Objectives: To evaluate the distribution of peritonitis incidence and assess the usefulness of patient-specific peritonitis rates in children.
Design: 49 children on automated peritoneal dialysis (PD) followed during a 2-year observation period.
Setting: Single-center, academic children's hospital.
Patients: 49 children aged 2 months to 18 years; 24 prevalent, 25 incident during the observation period. Cumulative observation time was 639 patient-months.
Main outcome measures: Cohort-specific peritonitis incidence, median patient-specific peritonitis incidence, mean peritonitis incidence by gamma-Poisson (negative binomial) modeling, peritonitis-free survival by Kaplan-Meier life-table analysis.
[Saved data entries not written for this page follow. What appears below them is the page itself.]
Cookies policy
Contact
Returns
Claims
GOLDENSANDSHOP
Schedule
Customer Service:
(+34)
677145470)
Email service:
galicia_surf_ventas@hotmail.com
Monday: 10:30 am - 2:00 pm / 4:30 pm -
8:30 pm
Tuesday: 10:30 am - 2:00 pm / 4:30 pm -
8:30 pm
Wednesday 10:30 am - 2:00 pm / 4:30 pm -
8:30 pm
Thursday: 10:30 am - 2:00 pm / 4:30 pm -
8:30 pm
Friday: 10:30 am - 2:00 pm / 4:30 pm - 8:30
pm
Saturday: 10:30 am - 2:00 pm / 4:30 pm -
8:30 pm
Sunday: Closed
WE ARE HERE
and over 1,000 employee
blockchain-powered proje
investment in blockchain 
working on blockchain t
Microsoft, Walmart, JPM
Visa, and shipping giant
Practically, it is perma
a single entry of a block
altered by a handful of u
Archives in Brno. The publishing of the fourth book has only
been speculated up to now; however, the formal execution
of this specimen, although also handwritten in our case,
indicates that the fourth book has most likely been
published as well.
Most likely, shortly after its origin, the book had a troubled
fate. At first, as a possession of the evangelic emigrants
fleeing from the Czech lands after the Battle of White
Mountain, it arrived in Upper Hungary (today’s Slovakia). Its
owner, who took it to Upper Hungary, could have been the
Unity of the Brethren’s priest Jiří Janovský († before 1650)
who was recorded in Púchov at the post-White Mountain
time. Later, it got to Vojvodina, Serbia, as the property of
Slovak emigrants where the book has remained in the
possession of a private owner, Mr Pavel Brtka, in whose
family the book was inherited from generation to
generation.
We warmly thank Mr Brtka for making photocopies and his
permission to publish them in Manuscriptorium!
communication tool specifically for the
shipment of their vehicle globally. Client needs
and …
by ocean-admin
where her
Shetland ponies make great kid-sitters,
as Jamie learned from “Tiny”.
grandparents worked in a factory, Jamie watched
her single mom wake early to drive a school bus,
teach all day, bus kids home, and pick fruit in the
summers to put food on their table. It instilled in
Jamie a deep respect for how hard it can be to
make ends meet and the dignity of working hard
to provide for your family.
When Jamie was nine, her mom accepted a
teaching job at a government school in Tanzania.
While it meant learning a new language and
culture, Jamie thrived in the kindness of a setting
Results: 68 new peritonitis episodes and 21 relapses occurred in 27 patients. The distribution of patient-specific peritonitis incidence was bimodal, with a large group experiencing no or very few episodes, and another cluster around 1 episode per 6-9 months. Overall cohort-specific peritonitis incidence was 1.28, median subject-specific incidence 0.99, and mean incidence according to negative binomial modeling 1.04 (95% confidence interval 1.02-1.06) episodes per patient-year. Median peritonitis-free survival time was 6.9 months. In those patients who developed peritonitis, subject-specific peritonitis incidence was inversely correlated with patient age (r = -0.42, p < 0.05) and duration of chronic PD at last observation (r = -0.42, p < 0.05).
Conclusions: Since the distribution of peritonitis in children is non-Gaussian, the average risk of peritonitis is more accurately expressed by the median of the individual subject-specific peritonitis rates or by the mean incidence estimate obtained by the negative binomial distribution model. The assignment of a personal peritonitis risk to each patient permits risk factor analysis by routine statistical methods, even in smaller populations.